请将下文关于夏琨教授访问浙江大学的通知中的英文句子"He received his B.S. in Engineering Mechanics from Tsinghua University, Beijing, China, and his Ph.D. in Mechanical Engineering from MIT."译成中文。

* [所供文本]
====
应浙江大学航空航天学院和机械系邀请,美国利诺伊大学(University of Illinois at Urbana-Champaign)夏琨教授即将访问浙江大学。我校将举行夏琨教授受聘浙江大学客座教授仪式。受聘仪式后,夏琨教授将为我校师生作专题学术报告。
具体活动安排:
一、 时间:11月5日下午15:00
二、地点:浙江大学玉泉校区周亦卿科技大楼报告厅
三、 活动内容:
1. 15:00-15:20 浙江大学客座教授(Prof. K. Jimmy Hsia)受聘仪式
2. 15:20-16:30 学术报告,题目为:
Measuring Cell Mass and Growth Using Micro-Nanotechnology
3. 16:20–16:30 自由提问
欢迎有兴趣的师生参加!
K. Jimmy Hsia简历:
K. Jimmy Hsia is Professor of Mechanical Science and Engineering at the University of Illinois at Urbana-Champaign (UIUC). He received his B.S. in Engineering Mechanics from Tsinghua University, Beijing, China, and his Ph.D. in Mechanical Engineering from MIT. His research interests include deformation and failure mechanisms of materials at ambient and elevated temperatures, mciro/nanomechanics of materials, and nanoscale phenomena in biomaterials. He has served on the Editorial Advisory Board, Acta Mechanica Solida Sinica, and as Guest Editor/Co-Editor for several special issues of Materials Science and Engineering. He is a Fellow of ASME and recipient of an NSF Research Initiation Award, a Max-Planck Society Scholarship, a Japan Society for Promotion of Science Fellowship, and an Associate of Center for Advanced Study at UIUC. From 2005-2007, Jimmy Hsia served as Founding Director of Nano and Bio Mechanics Program in the Directorate for Engineering at NSF. He served as Associate Dean of Graduate College at UIUC. He is Associate Director of an NSF Science and Technology Center on Emergent Behavior of Integrated Cellular Systems (EBICS), a $25M center through a partnership of MIT, UIUC, and GaTech. He is the current Director of Global Enterprise of MicroMechanics and Molecular Medicine (GEM4), an organization founded by Prof. Subra Suresh, former Dean of Engineering at MIT and new Director of NSF.
====
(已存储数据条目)
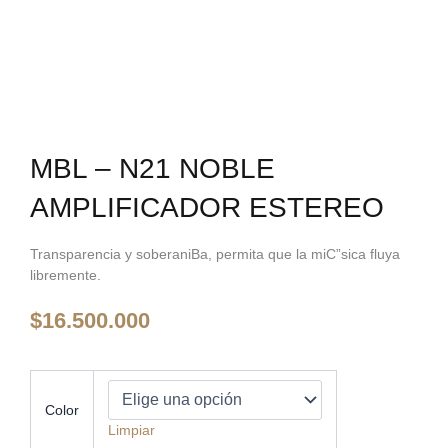
MBL – N21 NOBLE
AMPLIFICADOR ESTEREO
Transparencia y soberaniВ­a, permita que la miС”sica fluya
libremente.
$
16.500.000
Mbl
-
Color
N21
Limpiar
Noble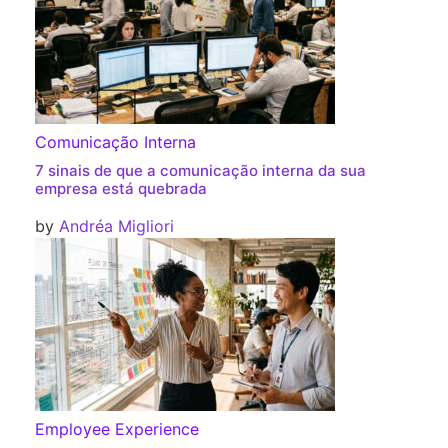
Comunicação Interna
7 sinais de que a comunicação interna da sua
empresa está quebrada
by
Andréa Migliori
Employee Experience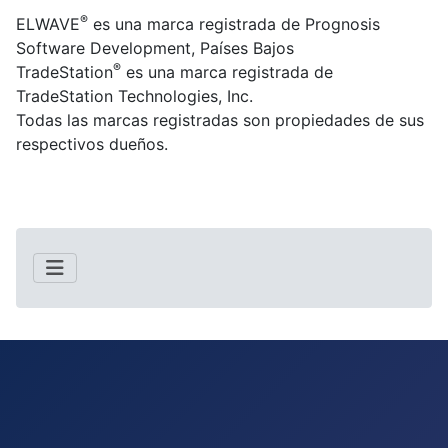
®
ELWAVE
es una marca registrada de Prognosis
Software Development, Países Bajos
®
TradeStation
es una marca registrada de
TradeStation Technologies, Inc.
Todas las marcas registradas son propiedades de sus
respectivos dueños.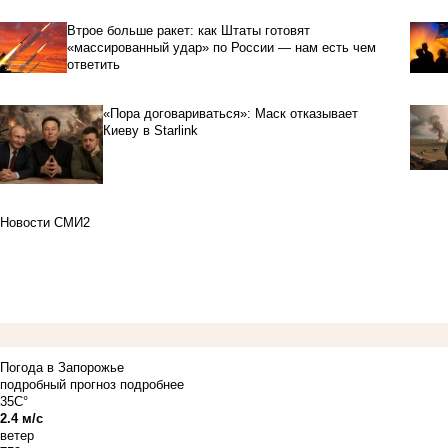
Втрое больше ракет: как Штаты готовят
«массированный удар» по России — нам есть чем
ответить
«Пора договариваться»: Маск отказывает
Киеву в Starlink
Новости СМИ2
Погода в Запорожье
подробный прогноз
подробнее
35C°
2.4 м/с
ветер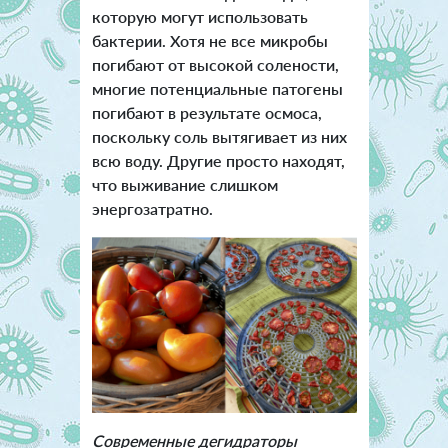
которую могут использовать
бактерии. Хотя не все микробы
погибают от высокой солености,
многие потенциальные патогены
погибают в результате осмоса,
поскольку соль вытягивает из них
всю воду. Другие просто находят,
что выживание слишком
энергозатратно.
Современные дегидраторы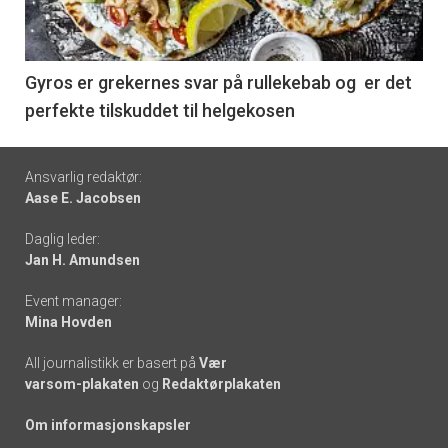
nå
-
6
Gyros er grekernes svar på rullekebab og er det
perfekte tilskuddet til helgekosen
Footer
Ansvarlig redaktør:
Aase E. Jacobsen
-
Daglig leder:
links
Jan H. Amundsen
Event manager:
Mina Hovden
All journalistikk er basert på
Vær
varsom-plakaten
og
Redaktørplakaten
Om informasjonskapsler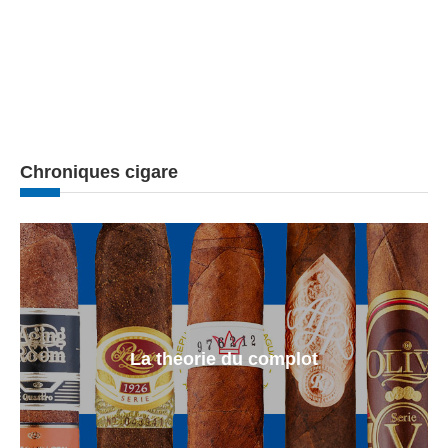
Chroniques cigare
La theorie du complot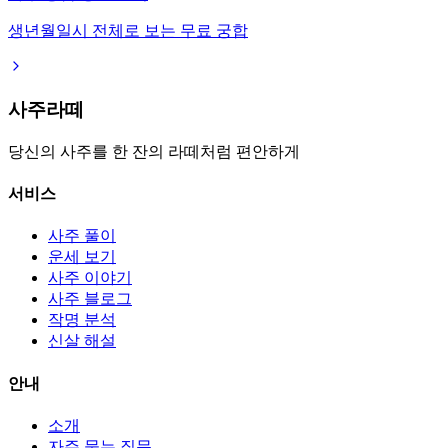
생년월일시 전체로 보는 무료 궁합
사주라떼
당신의 사주를 한 잔의 라떼처럼 편안하게
서비스
사주 풀이
운세 보기
사주 이야기
사주 블로그
작명 분석
신살 해설
안내
소개
자주 묻는 질문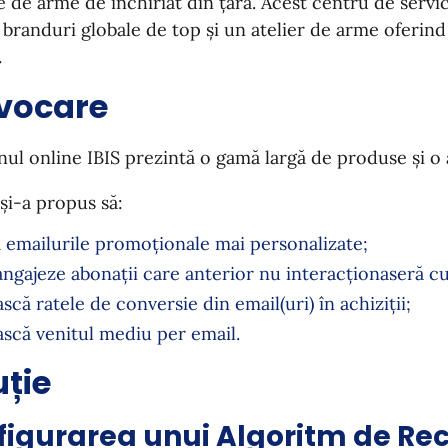
e de arme de închiriat din țară. Acest centru de servi
 branduri globale de top și un atelier de arme oferin
.
vocare
ul online IBIS prezintă o gamă largă de produse și o 
și-a propus să:
ă emailurile promoționale mai personalizate;
angajeze abonații care anterior nu interacționaseră cu
scă ratele de conversie din email(uri) în achiziții;
ască venitul mediu per email.
uție
figurarea unui Algoritm de R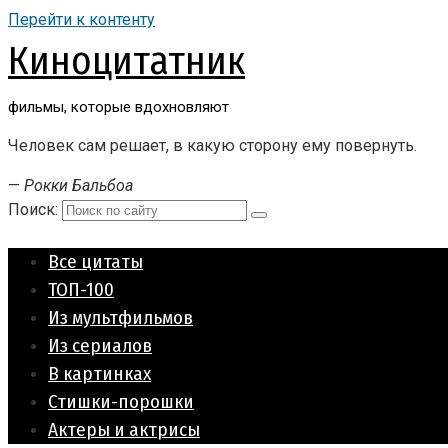
Перейти к контенту
Киноцитатник
фильмы, которые вдохновляют
Человек сам решает, в какую сторону ему повернуть.
—
Рокки Бальбоа
Поиск:
Все цитаты
ТОП-100
Из мультфильмов
Из сериалов
В картинках
Стишки-порошки
Актеры и актрисы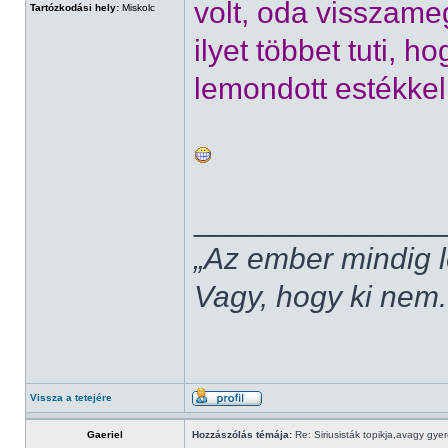
volt, oda visszame
Tartózkodási hely:
Miskolc
ilyet többet tuti, 
lemondott estékkel
______________
„Az ember mindig l
Vagy, hogy ki nem.
Vissza a tetejére
Gaeriel
Hozzászólás témája:
Re: Siriusisták topikja,avagy gye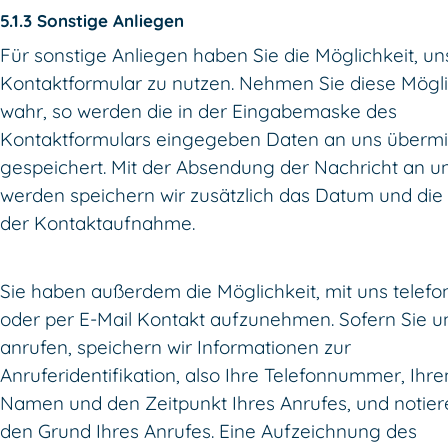
5.1.3 Sonstige Anliegen
Für sonstige Anliegen haben Sie die Möglichkeit, un
Kontaktformular zu nutzen. Nehmen Sie diese Mögli
wahr, so werden die in der Eingabemaske des
Kontaktformulars eingegeben Daten an uns übermit
gespeichert. Mit der Absendung der Nachricht an u
werden speichern wir zusätzlich das Datum und die 
der Kontaktaufnahme.
Sie haben außerdem die Möglichkeit, mit uns telefo
oder per E-Mail Kontakt aufzunehmen. Sofern Sie u
anrufen, speichern wir Informationen zur
Anruferidentifikation, also Ihre Telefonnummer, Ihre
Namen und den Zeitpunkt Ihres Anrufes, und notier
den Grund Ihres Anrufes. Eine Aufzeichnung des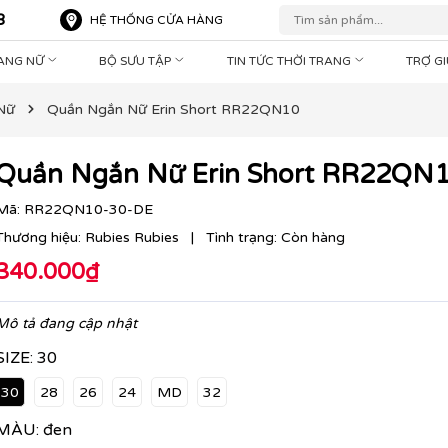
8
HỆ THỐNG CỬA HÀNG
RANG NỮ
BỘ SƯU TẬP
TIN TỨC THỜI TRANG
TRỢ G
Nữ
Quần Ngắn Nữ Erin Short RR22QN10
Quần Ngắn Nữ Erin Short RR22QN
Mã:
RR22QN10-30-DE
Thương hiệu:
Rubies Rubies
|
Tình trạng:
Còn hàng
340.000₫
Mô tả đang cập nhật
SIZE:
30
30
28
26
24
MD
32
MÀU:
đen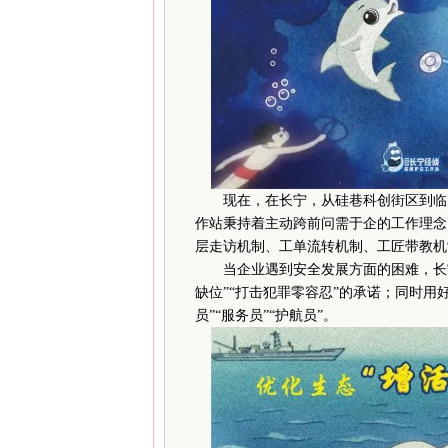
现在，在长宁，从硅巷科创街区到临空
作站秉持着主动跨前问需于企的工作理念
层走访机制、工单流转机制、工匠带教机
当企业遇到安全发展方面的困难，长宁经
缺位”“打击犯罪零容忍”的承诺；同时用好
员”“服务员”“护航员”。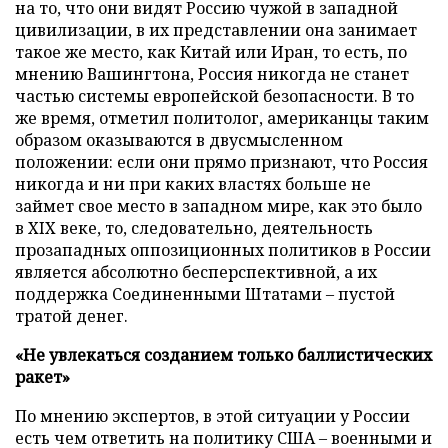
на то, что они видят Россию чужой в западной
цивилизации, в их представлении она занимает
такое же место, как Китай или Иран, то есть, по
мнению Вашингтона, Россия никогда не станет
частью системы европейской безопасности. В то
же время, отметил политолог, американцы таким
образом оказываются в двусмысленном
положении: если они прямо признают, что Россия
никогда и ни при каких властях больше не
займет свое место в западном мире, как это было
в XIX веке, то, следовательно, деятельность
прозападных оппозиционных политиков в России
является абсолютно бесперспективной, а их
поддержка Соединенными Штатами – пустой
тратой денег.
«Не увлекаться созданием только баллистических
ракет»
По мнению экспертов, в этой ситуации у России
есть чем ответить на политику США – военными и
====
* [参考答案]
他在中国北京清华大学获得工程力学学士学位,并在麻省理工学院获得机械工程博士学位。